There are plenty of ideas for PongSats, including comparing the growth of plants grown from seeds flown to the edge of space in near vacuum with seeds cultivated on terra firma.
In another experiment, a university student had a PongSat outfitted with a digital camera's flash RAM card. By studying the flipping of zeros and ones in the memory card, the unit served as an ultra-light, inexpensive, and highly accurate cosmic ray counter.
"Some of these student experiments are just amazing," Powell said. Other investigators have used undeveloped camera film to capture tracks of cosmic rays at high altitude, or measured temperature and pressure during a PongSat's mission. Then there's observing what high-altitude does to a mini-marshmallow, or giving a PongSat a simple "before and after" bounce test, he said.
PongSat classes and teams can create "mission patch" designs for their flight. Participants typically sign their PongSat prior to launch. PongSats are flown at no cost to the student or school.
Neglected suborbital space
Powell said the upper atmosphere is a kind of neglected suborbital space. "It has always been viewed as just this empty place that you fly through. But now it's known that all kinds of things happen there," he said.
"It is a very complex area," Powell noted. It turns out there's life sitting up there in the form of microbes, forming this large biosphere, he said
"It's a layer 20 miles (32 kilometers) thick around the whole planet," Powell said.
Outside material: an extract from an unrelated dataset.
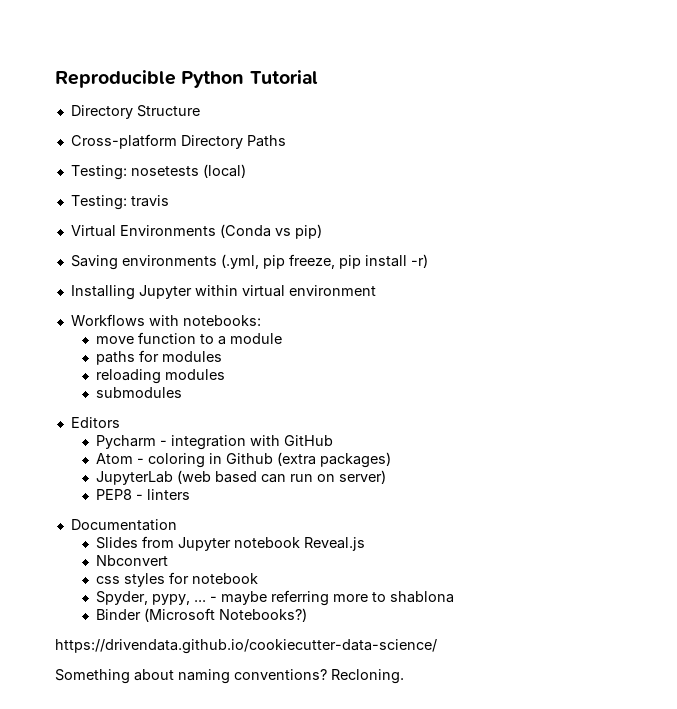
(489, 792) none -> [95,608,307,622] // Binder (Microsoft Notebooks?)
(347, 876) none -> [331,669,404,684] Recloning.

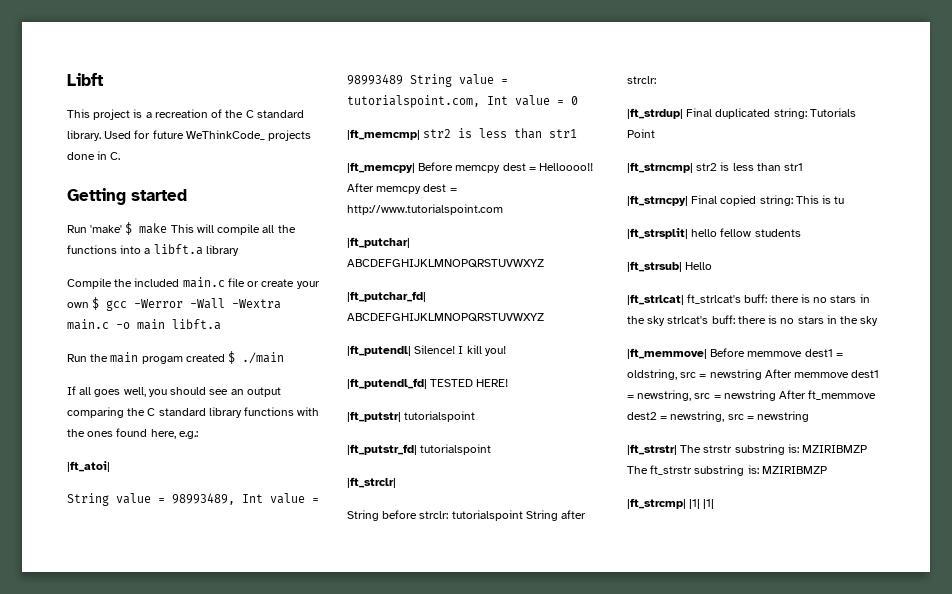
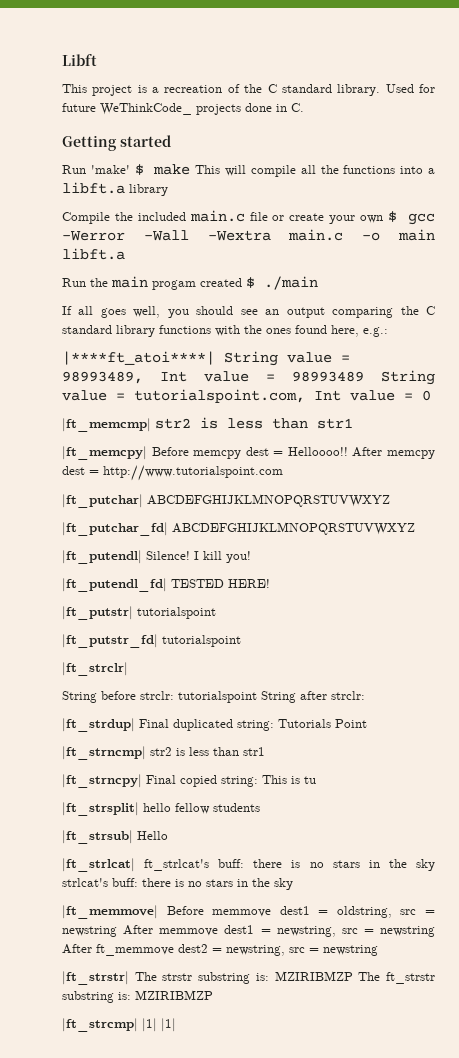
[67,461,110,472] |ft_atoi| // -> [62,351,215,365] |****ft_atoi****|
While the upcoming PongSat flights are part of an educational pursuit of JP Aerospace, there's a business in high-altitude ballooning.
The company is really flying high thanks to a recent U.S. Air Force contract.
Work is underway at JP Aerospace on the Ascender, a hybrid aircraft for flight at the upper most part of the atmosphere, as well as the Vee Airship. These type vehicles are of interest to the U.S. Air Force Space Battle Laboratory in Colorado Springs, Colorado. They are focused on perfecting a near-space maneuvering vehicle, Powell said.
As for Powell himself, he envisions huge aerial platforms anchored high above Earth.
"That's where we think 'spaceports' should benot on the ground, but parked right at the edge of space," Powell said.